How Fibrosis Is Detected
For liver fibrosis, one of the most common non-invasive tools is a specialized ultrasound device that measures how stiff the liver tissue has become. Stiffness is reported in kilopascals (kPa), and the numbers correspond fairly directly to fibrosis stage. A reading around 7.2 kPa suggests at least moderate fibrosis. At 12.5 kPa, severe fibrosis is likely. A reading of 17.6 kPa or above points toward cirrhosis. Higher readings correlate with complications: values above 37.5 kPa suggest more advanced liver failure, and readings above 50 kPa are associated with serious complications like fluid buildup in the abdomen or liver cancer.
For lung fibrosis, high-resolution CT scans are the primary diagnostic tool. Radiologists look for patterns of scarring, honeycombing, and distorted airways, particularly in the lower and outer portions of the lungs. Heart fibrosis is typically identified through cardiac MRI, which can distinguish scar tissue from healthy muscle.
Can Fibrosis Be Reversed?
For a long time, fibrosis was considered permanent. That view has changed. Animal studies have shown that fibrotic tissue in the liver can be remodeled and near-normal organ structure restored once the source of injury is removed. More importantly, clinical data in humans now supports the same conclusion: patients whose underlying liver disease is effectively treated (for example, clearing a hepatitis C infection or stopping alcohol use) can experience genuine regression of fibrosis. The earlier the stage, the more reversible it tends to be.

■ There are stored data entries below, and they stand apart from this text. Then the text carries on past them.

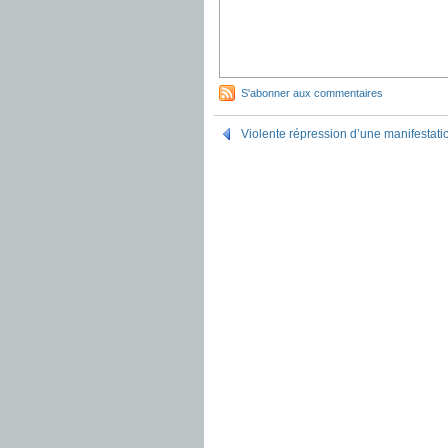
S'abonner aux commentaires
Violente répression d’une manifestat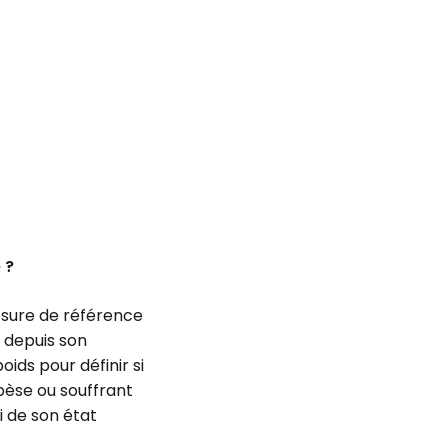
 ?
mesure de référence
e depuis son
ids pour définir si
bèse ou souffrant
i de son état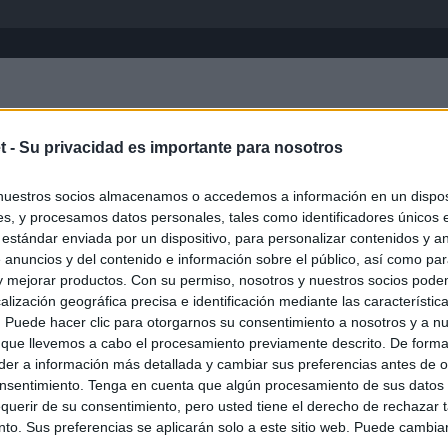
Inicio
África
Asia-Pacífico
Eur
t -
Su privacidad es importante para nosotros
nuestros socios almacenamos o accedemos a información en un disposi
s, y procesamos datos personales, tales como identificadores únicos 
 estándar enviada por un dispositivo, para personalizar contenidos y a
 anuncios y del contenido e información sobre el público, así como pa
 y mejorar productos. Con su permiso, nosotros y nuestros socios podem
alización geográfica precisa e identificación mediante las característic
s. Puede hacer clic para otorgarnos su consentimiento a nosotros y a n
ias
SO
 que llevemos a cabo el procesamiento previamente descrito. De forma 
er a información más detallada y cambiar sus preferencias antes de o
Kio
 la alerta en Ceuta y estrecha la coordinación con Marruecos
nsentimiento. Tenga en cuenta que algún procesamiento de sus datos
adas a cruzar la frontera
Nav
querir de su consentimiento, pero usted tiene el derecho de rechazar t
del
to. Sus preferencias se aplicarán solo a este sitio web. Puede cambia
esión sobre el PP por la acogida de los menores de Ceuta en las
SÍ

Advanced cirrhosis is far harder to undo, though even some cirrhotic patients show measurable improvement.
Lung fibrosis is generally less reversible. Two medications approved in 2014 for idiopathic pulmonary fibrosis slow the rate of lung function decline. Both work in part by interfering with the chemical signals that activate scar-producing cells, and both have been shown to inhibit the formation of collagen fibers directly, reducing the size and number of collagen bundles in lung tissue. These drugs don’t cure pulmonary fibrosis, but they can meaningfully slow its progression.
Cardiac fibrosis treatment focuses primarily on managing the underlying cause, whether that’s high blood pressure, a prior heart attack, or inflammatory heart disease. Controlling the source of injury can prevent further scarring, though reversing existing cardiac fibrosis remains difficult.
What Determines How Serious It Is
The impact of fibrosis depends on three things: which organ is affected, how much tissue has been replaced, and whether the underlying cause can be treated. A small amount of liver fibrosis from a now-resolved infection may never cause symptoms. Widespread lung fibrosis that continues progressing can be life-threatening. The same scarring process plays out differently depending on context.
Because fibrosis often develops silently over years or decades, it’s frequently discovered at a stage where significant tissue has already been replaced. This is part of why screening tools like liver stiffness measurements matter: they can catch the process before symptoms appear, when interventions are most effective and reversal is most likely.